**Task brief:** Resume the podcast transcript on physician documentation mistakes after its final line, carrying the conversation on from there.

┌─ Text block

Cyndy: Thank you, Mike. It’s good to be here again.

Michael: So today, Cyndy is going to walk us through some of the common mistakes and challenges associated with physician documentation.

In a previous podcast, we talked about essential components of physician documentation and coding. And Cyndy, let me throw it to you. Can you share some of your experiences with common mistakes and challenges around those elements?

Cyndy:  Certainly, Mike. To ensure that a medical record and its documentation is accurate, it’s important to follow certain principles. One is that your record, your medical record is complete and legible, that the documentation of this patient encounter should include the reason for the encounter, history, physical exam, prior test results, diagnostic test results and assessment, clinical impression, diagnoses, a medical plan of care and the date and identity of the person performing the exam.

I think it’s important when we think about some of the challenges and the common mistakes. A lot of them have to do with omission. We’re just not including them. And they could be past and present diagnoses. Maybe the patient is being treated by another physician. You want to be sure that they are documented in the medical record regardless of who’s treating.

You want to be sure that all of the appropriate health risk factors have been identified, the patient has been screened and the factors have been identified. You want to be sure that the patient’s progress, response or any change in the treatment is also documented.

And I think what’s important as I go through some of these common mistakes and challenges is probably to count how many times I talk about documentation because documentation is a significant component of all of this.

Michael: So I want to focus now on each element around documentation. So can you first describe for us specifically what you see?

Cyndy: Generally through education and training, when through an acquisition or a medical staff education, if we’re performing coding audits, based on that dialogue with physicians, with coders, with the billers, we generally hear what some of those challenges are. So we’re able to glean that information if you will. In addition, through our own monitoring of records as well as audits, we have been able to over time track and trend exactly what we see as high priority areas if you will.

Michael: Okay. So let’s start with history and go through some of those common mistakes that you find in that area.

└─
┌─ Extracted data

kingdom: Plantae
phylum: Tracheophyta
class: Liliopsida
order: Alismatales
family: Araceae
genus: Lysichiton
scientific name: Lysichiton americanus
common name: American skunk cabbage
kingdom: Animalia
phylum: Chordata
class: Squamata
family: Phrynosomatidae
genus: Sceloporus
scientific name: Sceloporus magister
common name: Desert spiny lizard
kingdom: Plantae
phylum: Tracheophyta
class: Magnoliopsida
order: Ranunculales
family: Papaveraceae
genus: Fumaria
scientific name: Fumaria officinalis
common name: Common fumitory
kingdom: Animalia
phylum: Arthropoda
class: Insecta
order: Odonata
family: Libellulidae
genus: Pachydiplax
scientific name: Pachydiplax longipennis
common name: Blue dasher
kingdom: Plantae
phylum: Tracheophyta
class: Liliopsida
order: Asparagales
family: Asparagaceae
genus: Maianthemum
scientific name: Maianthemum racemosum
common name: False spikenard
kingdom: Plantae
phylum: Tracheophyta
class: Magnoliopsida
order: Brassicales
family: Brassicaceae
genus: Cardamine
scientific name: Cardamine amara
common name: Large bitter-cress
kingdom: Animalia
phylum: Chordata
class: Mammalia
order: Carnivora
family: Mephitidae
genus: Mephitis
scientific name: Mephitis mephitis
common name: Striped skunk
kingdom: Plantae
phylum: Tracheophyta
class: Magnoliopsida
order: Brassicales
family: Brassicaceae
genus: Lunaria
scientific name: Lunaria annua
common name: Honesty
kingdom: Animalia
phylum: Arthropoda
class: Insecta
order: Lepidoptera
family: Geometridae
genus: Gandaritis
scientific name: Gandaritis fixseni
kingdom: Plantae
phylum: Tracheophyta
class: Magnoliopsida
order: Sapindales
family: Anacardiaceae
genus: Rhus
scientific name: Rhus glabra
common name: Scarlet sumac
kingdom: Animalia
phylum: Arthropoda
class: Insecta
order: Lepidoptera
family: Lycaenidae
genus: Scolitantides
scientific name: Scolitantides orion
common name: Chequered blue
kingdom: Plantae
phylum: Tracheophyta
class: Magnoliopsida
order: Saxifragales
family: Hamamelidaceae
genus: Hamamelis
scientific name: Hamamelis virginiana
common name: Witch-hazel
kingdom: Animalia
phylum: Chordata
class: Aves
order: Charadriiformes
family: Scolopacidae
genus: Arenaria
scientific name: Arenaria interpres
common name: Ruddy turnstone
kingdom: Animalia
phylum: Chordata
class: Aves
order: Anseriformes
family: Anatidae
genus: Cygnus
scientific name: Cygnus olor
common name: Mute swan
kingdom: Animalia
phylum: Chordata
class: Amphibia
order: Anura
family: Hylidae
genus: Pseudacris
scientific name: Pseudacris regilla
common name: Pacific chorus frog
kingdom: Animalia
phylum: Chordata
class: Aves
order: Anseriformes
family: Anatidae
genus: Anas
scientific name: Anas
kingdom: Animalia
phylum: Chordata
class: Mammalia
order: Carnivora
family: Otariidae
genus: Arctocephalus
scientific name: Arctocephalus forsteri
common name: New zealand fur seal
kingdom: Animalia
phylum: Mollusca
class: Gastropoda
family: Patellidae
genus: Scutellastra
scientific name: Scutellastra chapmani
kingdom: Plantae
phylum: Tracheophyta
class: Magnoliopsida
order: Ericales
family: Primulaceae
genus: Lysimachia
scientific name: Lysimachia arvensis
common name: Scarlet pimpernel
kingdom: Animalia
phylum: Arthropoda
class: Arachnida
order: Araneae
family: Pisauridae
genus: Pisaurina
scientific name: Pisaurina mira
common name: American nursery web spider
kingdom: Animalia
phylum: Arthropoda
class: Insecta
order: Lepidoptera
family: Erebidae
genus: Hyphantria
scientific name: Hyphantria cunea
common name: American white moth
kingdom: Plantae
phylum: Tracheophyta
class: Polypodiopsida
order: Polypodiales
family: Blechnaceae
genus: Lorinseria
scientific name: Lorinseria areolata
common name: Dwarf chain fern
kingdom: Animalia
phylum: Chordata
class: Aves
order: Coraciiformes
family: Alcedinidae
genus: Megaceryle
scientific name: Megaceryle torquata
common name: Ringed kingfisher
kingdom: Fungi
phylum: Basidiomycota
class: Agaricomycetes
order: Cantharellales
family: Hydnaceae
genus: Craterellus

└─

**Response for this exercise:**
Cyndy: Sure. I think some challenges specifically around the element of history have to do with the history of the present illness. And it’s really rather basic. The history of present illness is just not completed. It’s not completely documented. Again, more of an active omission, it’s important that there be a means to capture all of this type of information.

We also see incomplete documentation and what I mean by that is this incomplete documentation that is not gathered on the initial visit is then used to determine the next level of visit. But if you think about missing information, you’re really not establishing what that appropriate plan of care is.

What we also see around history, present illness is a basic or simply listing of chronic conditions without providing any actual status for the patient. I see that you have a history of asthma, but how are they doing? Is it managed? You have a history of hypertension, “Yes, it’s managed.” You have a history of diabetes, “Yes, but my blood sugars are going up and down.” Simply listing the additional conditions is not enough. You want to give some additional detail if you will to what is the status of that.

When we talk about review of systems and we’ve talked in the previous podcast about the complexity if you will or the necessity of redoing a complete review of systems. And certainly if a patient comes in with a problem focus type of history, “I injured my elbow,” I would expect that there is an assessment or review of their extremities.

And generally what we see is it’s either a minimal review of the systems or completely absent within the note. Now, again that’s not to say that that review wasn’t performed. It’s the question of why did it make it to the actual documentation.

And then lastly around history has to do with the past family social history and things like that. And I think it’s the language that’s used. If you think about evaluating past medical history, family history, oftentimes you’ll see a notation from a provider that says, “Non-contributory.”

Generally with the arrow covering all questions, one response and the first question is “What exactly do you mean by that? What was the intent of that statement?” And I think the easy takeaway is non-contributory is probably not sufficient, especially with someone that has co-morbidities. You want to understand what the relationship is. Is there a family member with surgical histories, social histories and things like that?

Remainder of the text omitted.